Opinião: Antes do Metrô, tem que aprender a operar o ônibus

Época de eleições municipais chegando e a tática para mendigar votos em Taboão da Serra é sempre a mesma: Metrô na cidade.

Seja eleições municipais como as que estão para acontecer daqui a pouco mais de um ano, como estaduais/federais, a tática para arrancar votos dos Taboanenses que estão de saco cheio de tanto congestionamento é sempre a mesma: Metrô na cidade.

São mais de 15 anos com a mesma promessa e coincidentemente, com o mesmo período que a cidade cresceu em nível populacional, impulsionada pela inauguração de grandes condomínios, fazendo assim, que o trânsito que sempre foi caótico, ficasse cada vez pior.

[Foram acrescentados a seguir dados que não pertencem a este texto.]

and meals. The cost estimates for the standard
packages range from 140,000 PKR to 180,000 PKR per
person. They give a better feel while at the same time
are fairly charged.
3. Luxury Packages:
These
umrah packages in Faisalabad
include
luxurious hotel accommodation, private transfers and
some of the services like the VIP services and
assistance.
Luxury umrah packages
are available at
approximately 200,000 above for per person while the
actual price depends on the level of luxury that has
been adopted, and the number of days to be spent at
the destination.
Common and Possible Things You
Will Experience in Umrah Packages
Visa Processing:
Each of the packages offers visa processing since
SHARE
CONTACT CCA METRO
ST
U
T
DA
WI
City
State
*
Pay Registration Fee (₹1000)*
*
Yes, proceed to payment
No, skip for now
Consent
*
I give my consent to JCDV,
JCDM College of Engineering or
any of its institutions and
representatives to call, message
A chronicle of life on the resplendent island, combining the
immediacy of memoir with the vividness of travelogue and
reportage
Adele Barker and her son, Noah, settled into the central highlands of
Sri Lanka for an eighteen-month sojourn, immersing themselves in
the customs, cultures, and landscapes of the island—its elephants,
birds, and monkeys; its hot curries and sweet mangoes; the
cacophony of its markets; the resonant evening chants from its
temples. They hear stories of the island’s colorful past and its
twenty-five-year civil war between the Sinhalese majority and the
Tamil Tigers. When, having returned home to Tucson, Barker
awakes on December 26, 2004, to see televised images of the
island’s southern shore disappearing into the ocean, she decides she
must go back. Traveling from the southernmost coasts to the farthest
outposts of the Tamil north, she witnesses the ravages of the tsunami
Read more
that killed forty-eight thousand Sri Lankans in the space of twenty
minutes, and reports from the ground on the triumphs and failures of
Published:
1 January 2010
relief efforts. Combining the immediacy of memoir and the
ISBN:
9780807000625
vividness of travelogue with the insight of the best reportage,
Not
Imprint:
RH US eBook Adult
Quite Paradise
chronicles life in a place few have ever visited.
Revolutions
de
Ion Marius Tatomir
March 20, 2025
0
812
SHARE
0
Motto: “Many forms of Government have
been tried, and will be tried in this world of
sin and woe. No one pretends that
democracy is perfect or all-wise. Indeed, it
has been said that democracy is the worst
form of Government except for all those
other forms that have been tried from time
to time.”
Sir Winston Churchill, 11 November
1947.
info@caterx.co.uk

A questão é: Como instalar Metrô em uma cidade que o ápice de seus trabalhos em prol da mobilidade urbana de massas foi colocar pedaços de madeira pintados de amarelo e com escrita “Ônibus” identificando pontos de embarque e desembarque em calçadas? A realidade está em baixo de qualquer nariz: Não temos espaço, competência política e expertise para receber uma malha metroferroviária, por mais que isso esteja entre os planos de mobilidade estaduais que demoram décadas para serem completados.

Um povo que está cansado de promessas vazias e que apenas espera a funcionalidade do que já tem e que não precisa de muito para ser feito, precisando apenas de políticos que saibam fazer aquele que prometem e esteja dentro da nossa realidade, aplicada a um pouco de boa vontade e bom senso. O problema aqui, é que o mesmo povo que se cansou, se acomodou com o que tem e vai se virando com o que aparece, sem levar em conta o que isso pode gerar futuramente.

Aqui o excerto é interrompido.